• **TASKS TO COMPLETE**:
**A)** In the Yellowstone cheat sheet, translate this sentence into Spanish: "Kevin Costner’s modern Western smash Yellowstone concluded the first half of Season 5 on Jan. 1."
**B)** According to the Yellowstone cheat sheet, which actress plays Young Beth Dutton?
**C)** Pick up the Yellowstone cheat sheet after its last sentence and write the next part.

Get excited for the second half of everyone’s favorite Western with our cheat sheet

spinner image A wide shot at the exterior of the Yellowstone Dutton Ranch
Roger Snider/Paramount Network

Kevin Costner’s modern Western smash Yellowstone concluded the first half of Season 5 on Jan. 1. As its burgeoning fan base eagerly awaits the season’s final episodes, arriving this summer, it’s time to take stock of our favorite two-fisted Montana ranchers and where their personal dramas stand now.

Young Rip Wheeler (Kyle Red Silverstein): In a flashback, he bashes in a cowpoke’s noggin with a rock for making a crude sexual comment about the recipient of Rip’s first kiss, Young Beth Dutton (Kylie Rogers). He deposits the dead offender in “the train station” —  actually a lightly trafficked, unregulated patch of land at the Montana-Wyoming border, a place where the Dutton clan traditionally dumps its murder victims. It has become, as John Dutton will admit in due course, “a trash can for everyone who’s attacked us.” Rip is about to learn that the first rule of the train station is “We don’t talk about the train station.”

• **RECORDED INFORMATION**:
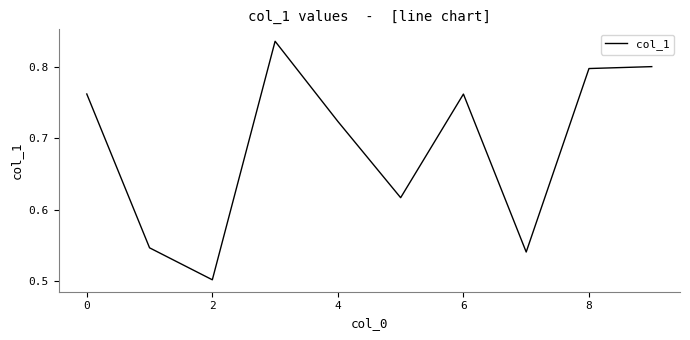

What is the difference between the maximum and minimum values?

0.3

• **PER-TASK ANSWERS**:
**A)** El exitoso wéstern moderno de Kevin Costner, Yellowstone, concluyó la primera mitad de la temporada 5 el 1 de enero.

**B)** Kylie Rogers

**C)**
Young John Dutton (Josh Lucas): He makes him an offer he can’t refuse: Declare undying loyalty to the ranch and its secrets or — as John’s top hand Lloyd (Forrest Smith) explains in the nicest possible way — end up in the trash can himself. The mark of loyalty is literally that — the Yellowstone Ranch “Y” logo sizzled into your chest with a branding iron. If you “ride for the brand,” as Young John explains, “you will have a home until the day you die, or this ranch is no more. Now that is something worth fighting for.”

Adult Rip Wheeler (Cole Hauser): Still loyal after all these years, Rip uncomplainingly starts migrating the herd to a remote plain in the Texas Panhandle, ducking the brucellosis outbreak that’s killing bison and threatening the cattle. (Their relationship still hot as a branding iron, he and Beth do not neglect to plan her first nuptial visit, however.) Rip’s miscue in having a pair of wolves shot on the ranch is still reverberating in the local news, so it’s not a bad time for the bunkhouse boss to beat a retreat from the authorities’ reach.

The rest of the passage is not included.